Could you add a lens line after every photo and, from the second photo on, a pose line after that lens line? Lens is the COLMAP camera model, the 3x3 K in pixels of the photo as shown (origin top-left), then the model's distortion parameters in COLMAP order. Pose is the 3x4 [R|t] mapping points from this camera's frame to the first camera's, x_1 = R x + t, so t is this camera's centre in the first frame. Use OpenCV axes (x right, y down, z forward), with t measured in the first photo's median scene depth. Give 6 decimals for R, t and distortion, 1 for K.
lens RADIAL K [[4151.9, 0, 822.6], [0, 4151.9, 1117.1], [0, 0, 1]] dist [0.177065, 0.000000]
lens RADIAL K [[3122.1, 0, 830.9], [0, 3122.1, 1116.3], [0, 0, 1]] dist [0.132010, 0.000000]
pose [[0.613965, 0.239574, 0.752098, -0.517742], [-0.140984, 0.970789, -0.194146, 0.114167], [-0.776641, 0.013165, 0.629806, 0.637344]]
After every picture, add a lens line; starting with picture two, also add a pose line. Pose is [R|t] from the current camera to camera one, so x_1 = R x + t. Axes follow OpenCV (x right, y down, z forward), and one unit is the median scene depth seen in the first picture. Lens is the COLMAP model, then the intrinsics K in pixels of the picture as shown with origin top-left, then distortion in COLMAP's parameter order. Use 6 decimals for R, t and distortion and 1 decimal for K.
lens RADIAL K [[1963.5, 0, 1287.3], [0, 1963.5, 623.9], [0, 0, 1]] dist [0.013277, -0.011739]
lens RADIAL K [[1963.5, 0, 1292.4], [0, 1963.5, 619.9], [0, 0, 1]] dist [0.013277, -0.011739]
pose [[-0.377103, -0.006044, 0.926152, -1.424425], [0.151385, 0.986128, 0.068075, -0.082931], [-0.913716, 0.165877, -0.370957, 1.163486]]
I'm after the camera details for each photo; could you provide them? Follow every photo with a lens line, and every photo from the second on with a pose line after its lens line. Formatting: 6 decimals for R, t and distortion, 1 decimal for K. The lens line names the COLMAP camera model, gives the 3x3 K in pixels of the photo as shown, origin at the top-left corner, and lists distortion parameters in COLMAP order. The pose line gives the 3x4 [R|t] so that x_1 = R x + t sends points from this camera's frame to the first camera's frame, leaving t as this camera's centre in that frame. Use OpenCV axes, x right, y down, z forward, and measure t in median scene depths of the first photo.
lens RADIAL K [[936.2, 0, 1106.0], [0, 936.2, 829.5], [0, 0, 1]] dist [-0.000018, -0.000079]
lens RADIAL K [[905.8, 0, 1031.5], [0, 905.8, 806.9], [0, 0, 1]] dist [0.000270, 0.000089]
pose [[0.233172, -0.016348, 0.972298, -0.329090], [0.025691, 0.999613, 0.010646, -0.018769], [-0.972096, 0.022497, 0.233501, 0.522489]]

* **Exercise description**: Copy out everything from the row containing "I'm after the" down to the last row, reproducing each row verbatim.

* **Response to this task**:
I'm after the camera details for each photo; could you provide them? Follow every photo with a lens line, and every photo from the second on with a pose line after its lens line. Formatting: 6 decimals for R, t and distortion, 1 decimal for K. The lens line names the COLMAP camera model, gives the 3x3 K in pixels of the photo as shown, origin at the top-left corner, and lists distortion parameters in COLMAP order. The pose line gives the 3x4 [R|t] so that x_1 = R x + t sends points from this camera's frame to the first camera's frame, leaving t as this camera's centre in that frame. Use OpenCV axes, x right, y down, z forward, and measure t in median scene depths of the first photo.
lens RADIAL K [[936.2, 0, 1106.0], [0, 936.2, 829.5], [0, 0, 1]] dist [-0.000018, -0.000079]
lens RADIAL K [[905.8, 0, 1031.5], [0, 905.8, 806.9], [0, 0, 1]] dist [0.000270, 0.000089]
pose [[0.233172, -0.016348, 0.972298, -0.329090], [0.025691, 0.999613, 0.010646, -0.018769], [-0.972096, 0.022497, 0.233501, 0.522489]]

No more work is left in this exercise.